### Metin
═══

1-Borçlunun muayyen yerleşim yeri yoksa;
2-Borçlu taahhütlerinden kurtulmak maksadıyla mallarını gizlemeye, kaçırmaya veya kendisi kaçmaya hazırlanır yahut kaçar ya da bu maksatla alacaklının haklarını ihlal eden hileli işlemlerde bulunursa;
Bu suretle ihtiyati haciz konulursa borç yalnız borçlu hakkında maucceliyet kesbeder.
İİK’nun 259. maddesinde de teminat hususu düzenlenmiştir. Madde de “İhtiyati haciz isteyen alacaklı hacizde haksız çıktığı takdirde borçlunun ve üçüncü şahsın bu yüzden uğrayacakları bütün zararlardan mesul ve Hukuk Muhakemeleri Kanununun 87. maddesinde yazılı teminatı vermeye mecburdur.
Ancak alacak bir ilama müstenid ise teminat aranmaz.
Alacak ilam mahiyetinde bir vesikaya müstenid ise mahkeme teminata luzum olup olmadığını takdir eder.Bu açıklamalara göre ihtiyati haciz “Alacaklının, bir para alacağının zamanında ödenmesini güvence (garanti) altına almak için, mahkeme kararı ile, borçlunun mallarına önceden geçici olarak el konulması”dır.
Geçici hukuki koruma yargılamasını asıl hukuki koruma yargılamasından ayıran özelliklerden biri ispat ölçüsü noktasındadır. Kanunda açıkça öngörülmemişse ya da işin niteliği gerekli kılmıyorsa, bir davada (normal bir yargılamada yaklaşık ispat değil, tam ispat aranır. Çünkü, hakim, mevcut ispat ve delil kuralları çerçevesinde, tarafların iddia ettiği bir vakıa konusunda tam bir kanaate varmadan o vakıayı doğru kabul edemez. Ancak kanun koyucu bazen ya doğrudan kendisi düzenleme yaparak ya da işin niteliği ve olayın özelliği gereği hakime, bu durumu belirterek, ispat olgusunu düşürme imkanı vermiştir. Bu düşürülmüş ispat ölçüsü çerçevesinde, tam kanaat değil, kuvvetle muhtemel, yaklaşık bir kanaat yeterli görülmektedir.
İhtiyati haciz talep eden davacı tarafından dava konusu yapılan maddi ve manevi tazminat alacağını teminen ihtiyati haciz talep edilmiş mahkemece talebin kabulüne karar verilmiştir
Zarar haksız eylemden kaynaklandığından tazminat haksız eylemin gerçekleştiği tarihte muaccel hale gelmektedir. Buradaki “muacceliyet” kavramı, alacaklı tarafından talep ve dava edilebilir hale gelmiş olma anlamındadır.

═══

### Kayıtlı Veriler
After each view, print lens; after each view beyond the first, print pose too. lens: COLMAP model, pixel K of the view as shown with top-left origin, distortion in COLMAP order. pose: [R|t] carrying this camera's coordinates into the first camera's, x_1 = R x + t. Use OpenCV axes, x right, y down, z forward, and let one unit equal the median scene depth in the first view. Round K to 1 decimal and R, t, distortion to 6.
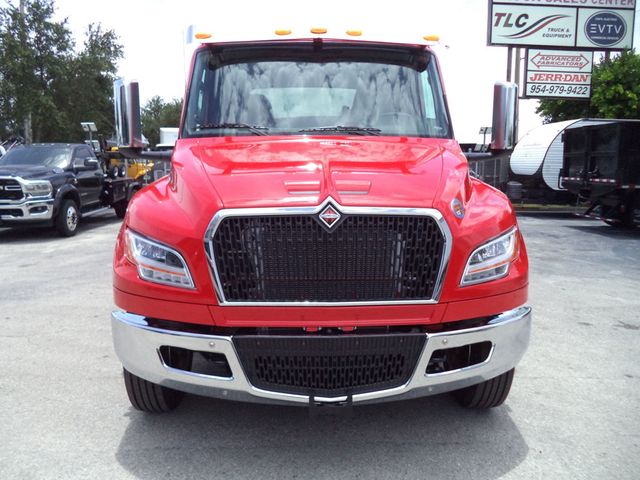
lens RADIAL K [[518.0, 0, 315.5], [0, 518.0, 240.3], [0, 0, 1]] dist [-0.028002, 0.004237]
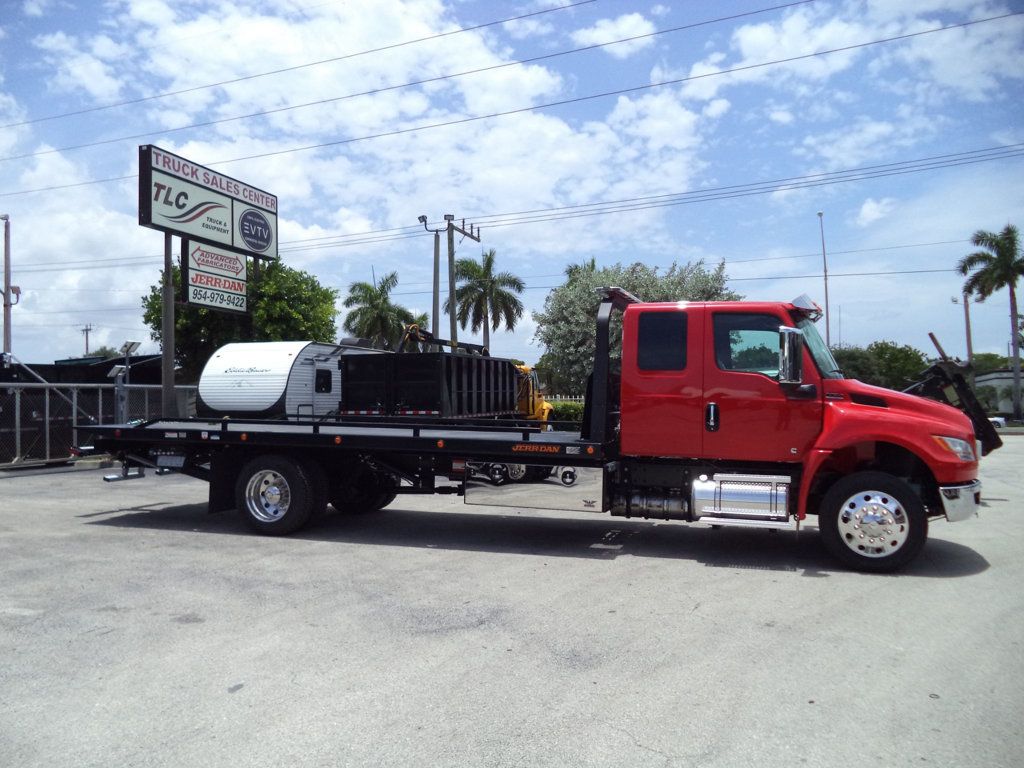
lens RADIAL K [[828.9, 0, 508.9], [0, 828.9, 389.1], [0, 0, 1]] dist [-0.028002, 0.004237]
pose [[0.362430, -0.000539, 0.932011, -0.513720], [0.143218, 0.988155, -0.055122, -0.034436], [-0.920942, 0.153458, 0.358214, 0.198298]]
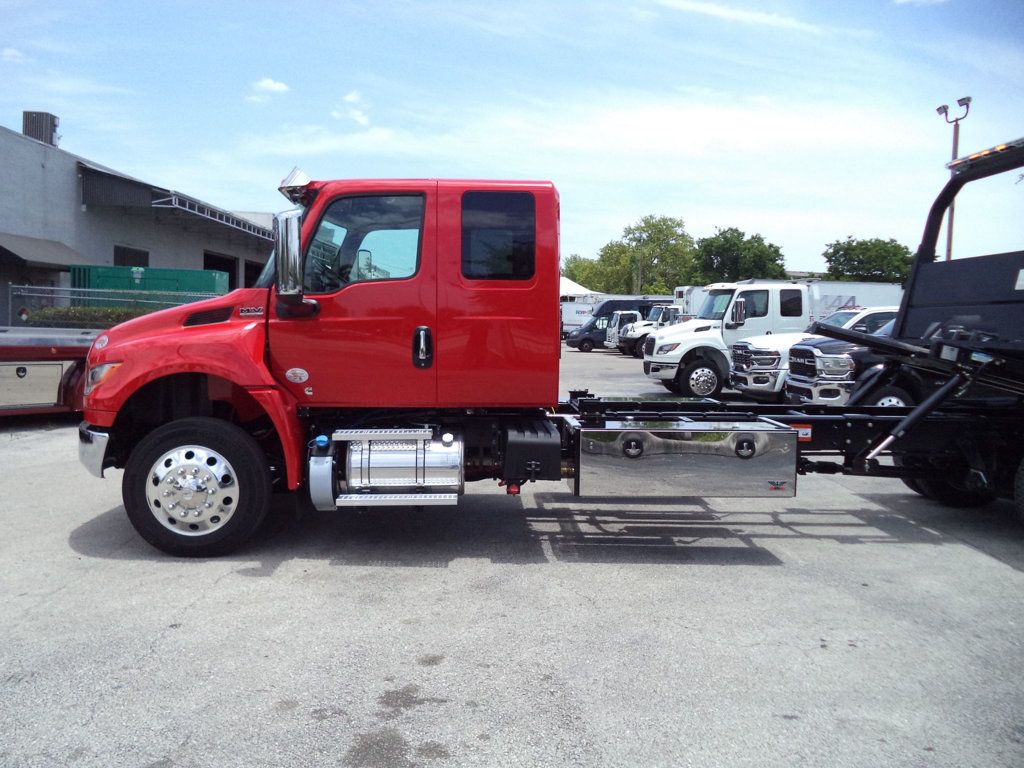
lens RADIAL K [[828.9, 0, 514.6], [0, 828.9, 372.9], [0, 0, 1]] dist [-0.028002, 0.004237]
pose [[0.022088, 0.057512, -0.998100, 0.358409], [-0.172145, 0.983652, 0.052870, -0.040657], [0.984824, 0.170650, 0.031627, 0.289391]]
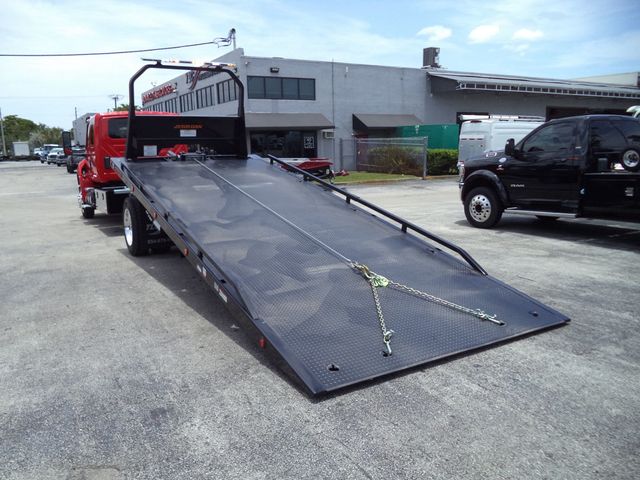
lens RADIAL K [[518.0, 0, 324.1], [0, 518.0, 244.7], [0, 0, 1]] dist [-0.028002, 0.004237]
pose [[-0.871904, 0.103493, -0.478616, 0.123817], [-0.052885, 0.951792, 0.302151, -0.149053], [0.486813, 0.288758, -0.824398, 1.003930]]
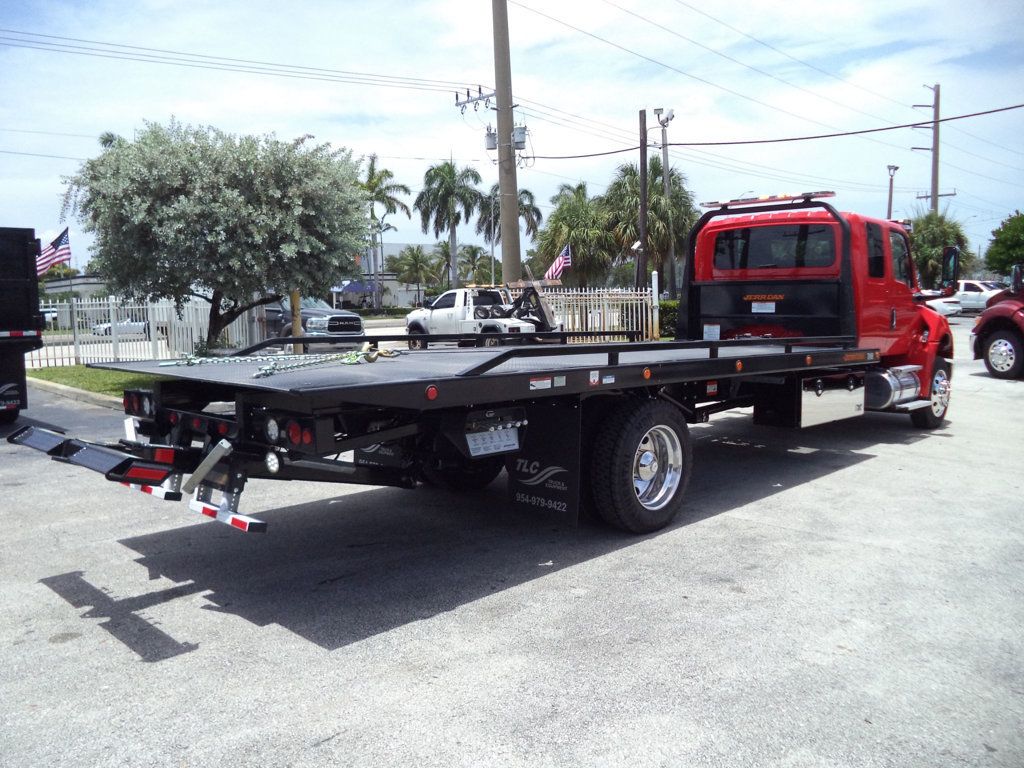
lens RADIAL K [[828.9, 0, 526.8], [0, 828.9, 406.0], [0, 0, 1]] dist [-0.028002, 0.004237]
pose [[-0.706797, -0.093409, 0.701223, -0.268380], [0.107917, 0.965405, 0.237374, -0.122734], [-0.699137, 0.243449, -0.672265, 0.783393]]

═══

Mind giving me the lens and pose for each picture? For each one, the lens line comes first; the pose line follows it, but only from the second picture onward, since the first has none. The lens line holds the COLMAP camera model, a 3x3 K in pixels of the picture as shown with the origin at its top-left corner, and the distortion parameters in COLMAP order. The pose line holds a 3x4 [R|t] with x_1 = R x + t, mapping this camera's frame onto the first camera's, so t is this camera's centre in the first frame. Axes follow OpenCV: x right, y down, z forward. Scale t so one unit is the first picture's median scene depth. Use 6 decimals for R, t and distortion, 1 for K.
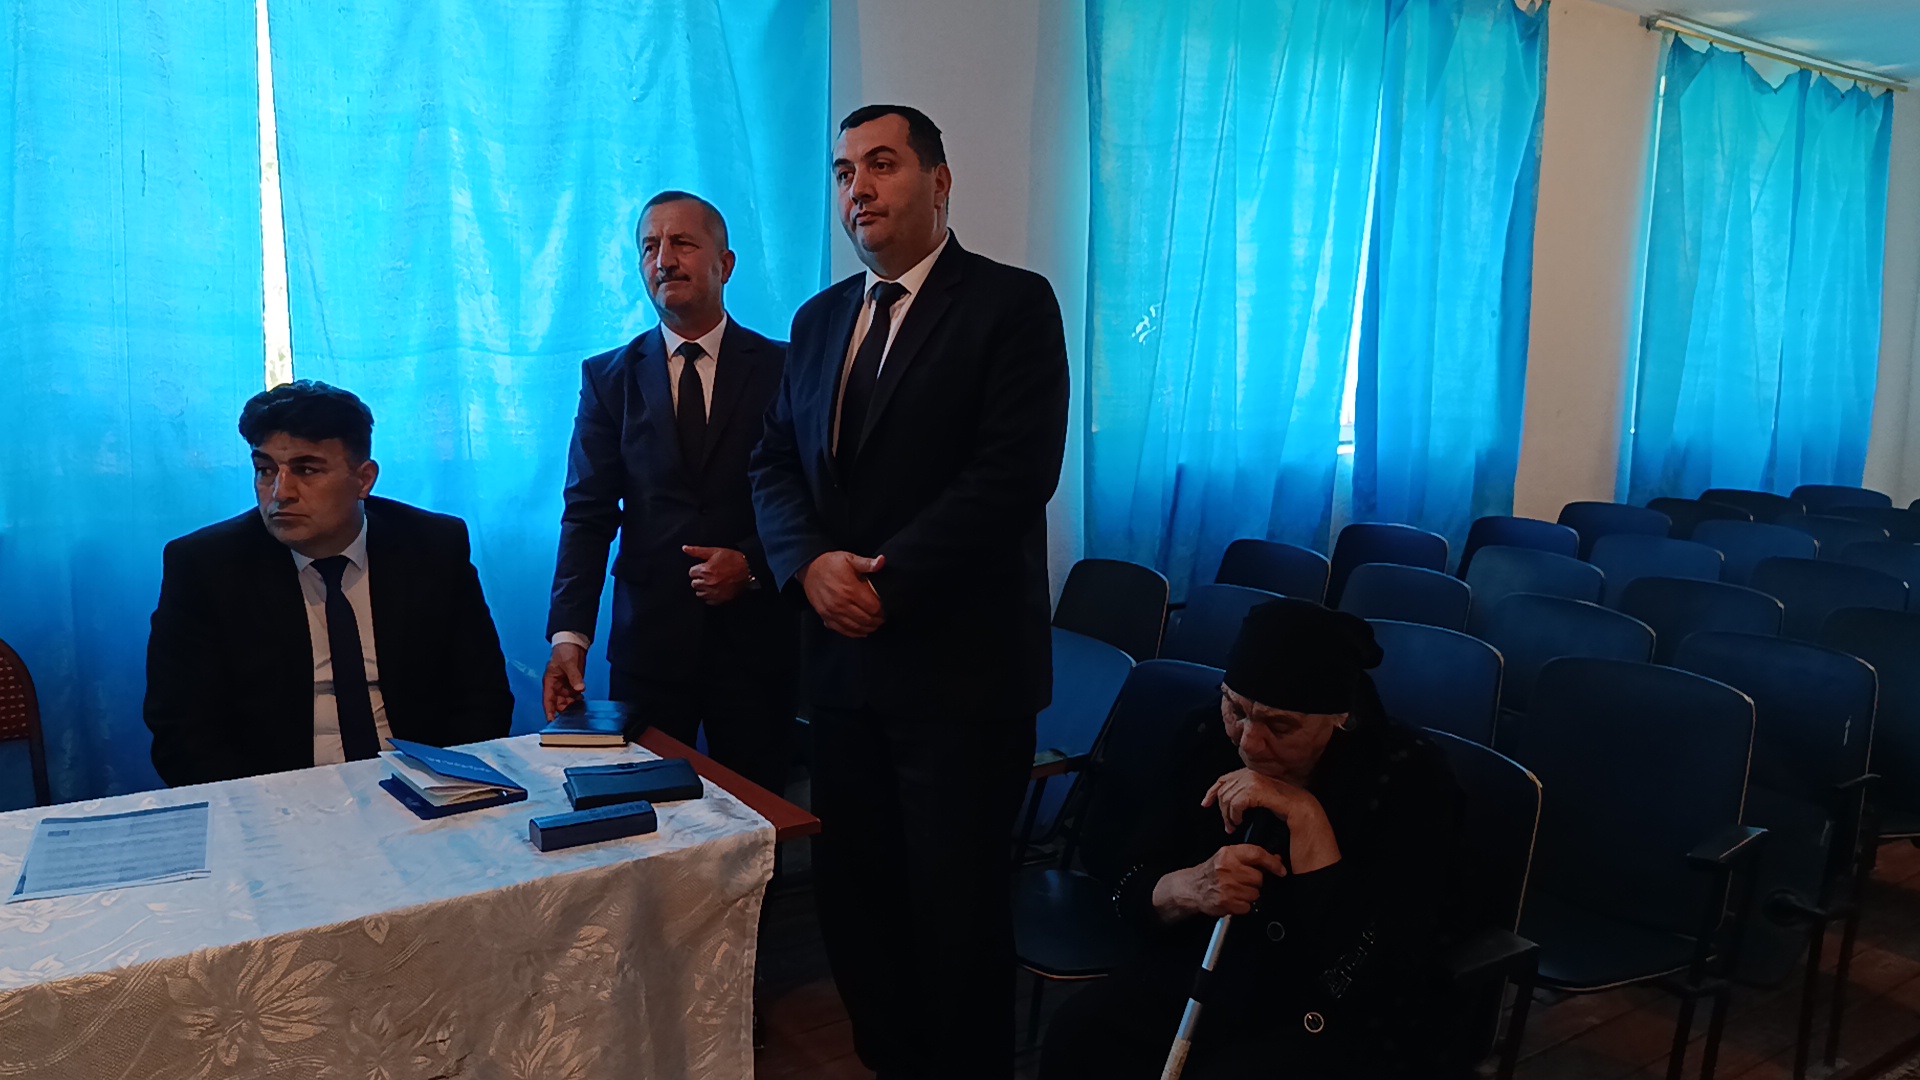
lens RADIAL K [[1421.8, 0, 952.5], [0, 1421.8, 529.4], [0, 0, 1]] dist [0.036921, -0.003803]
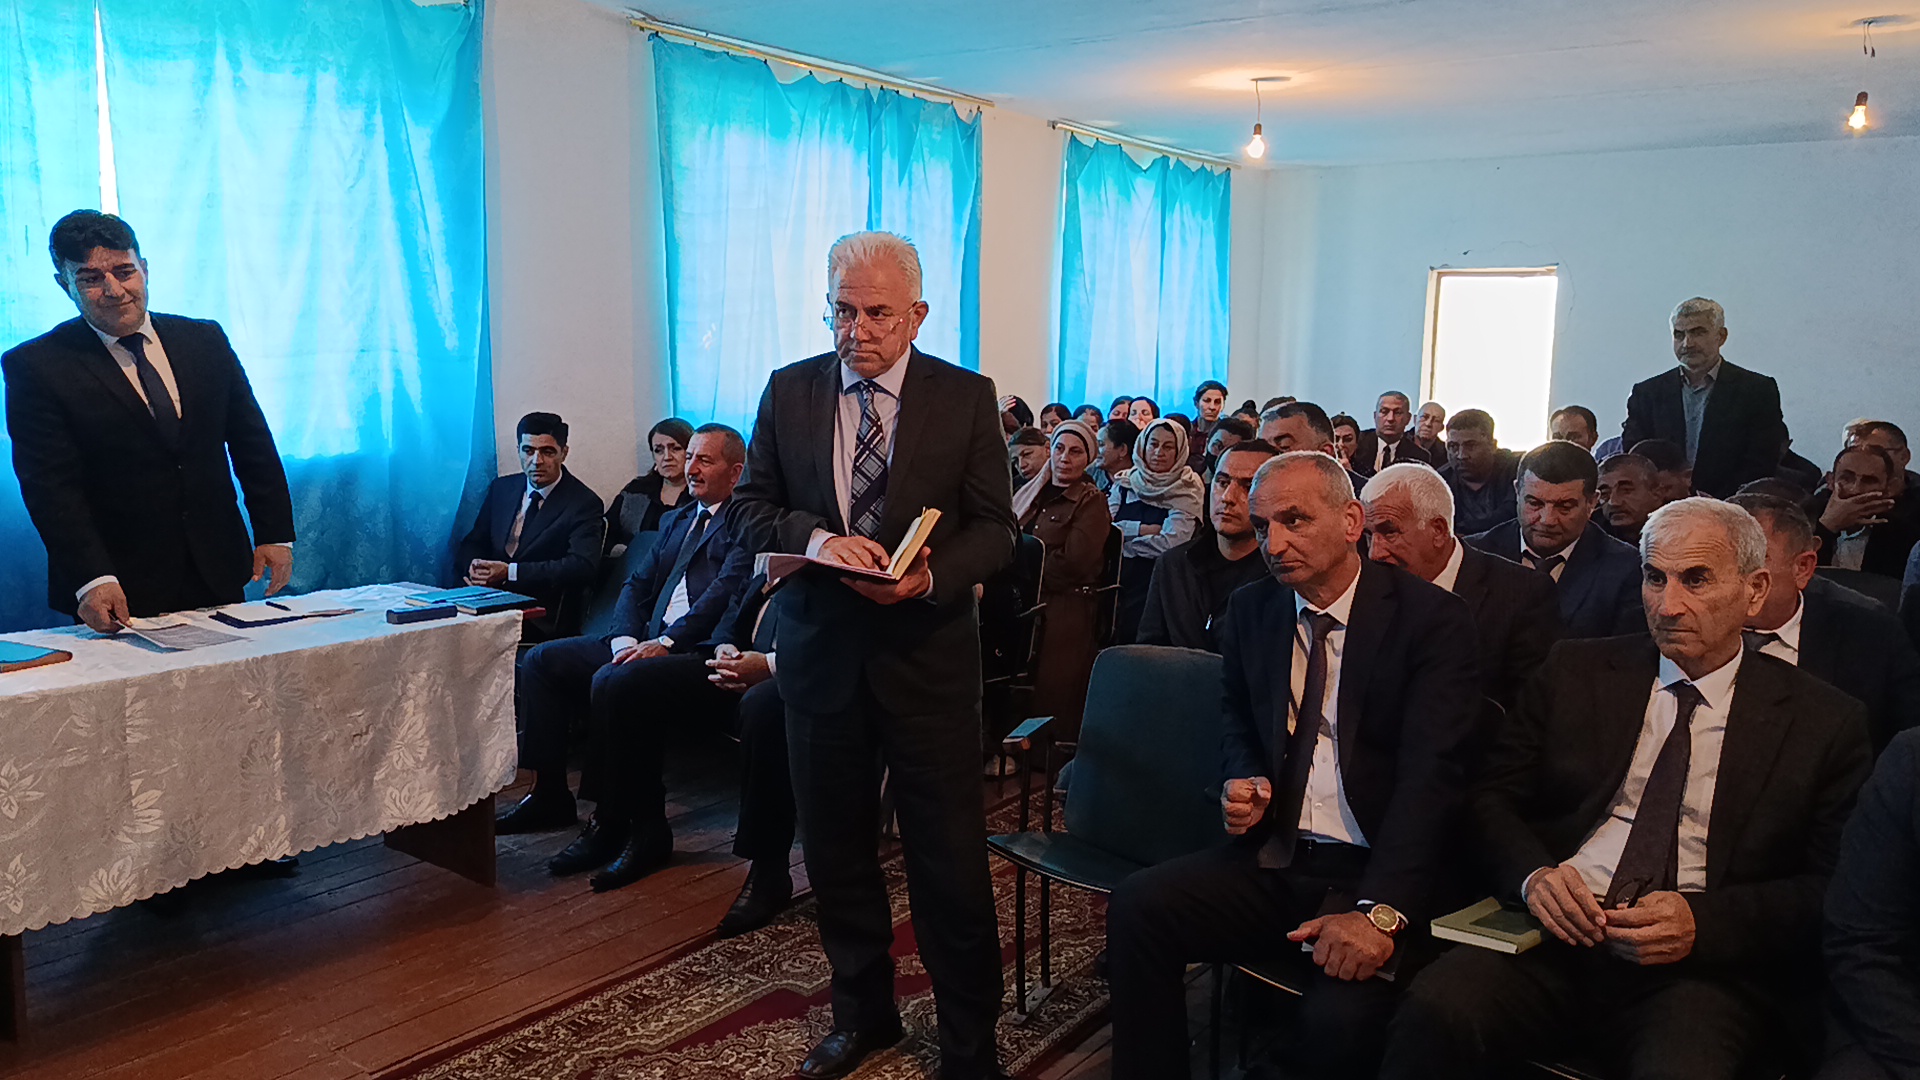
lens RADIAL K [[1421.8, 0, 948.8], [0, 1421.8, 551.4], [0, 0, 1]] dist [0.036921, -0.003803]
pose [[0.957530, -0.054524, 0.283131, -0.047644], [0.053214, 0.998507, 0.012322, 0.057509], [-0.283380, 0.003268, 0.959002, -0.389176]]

═══

### Görev A
İhtiyati haciz metnine göre alacak bir ilama dayanıyorsa teminat aranır mı?
### Görev B
İhtiyati haciz metninde "İhtiyati haciz talep" ifadesinden "gelmiş olma anlamındadır." ifadesine kadar uzanan bölümü aynen kopyalayın.

### Görev Çıktısı A
Hayır, alacak bir ilama müstenid ise teminat aranmaz.

### Görev Çıktısı B
İhtiyati haciz talep eden davacı tarafından dava konusu yapılan maddi ve manevi tazminat alacağını teminen ihtiyati haciz talep edilmiş mahkemece talebin kabulüne karar verilmiştir
Zarar haksız eylemden kaynaklandığından tazminat haksız eylemin gerçekleştiği tarihte muaccel hale gelmektedir. Buradaki “muacceliyet” kavramı, alacaklı tarafından talep ve dava edilebilir hale gelmiş olma anlamındadır.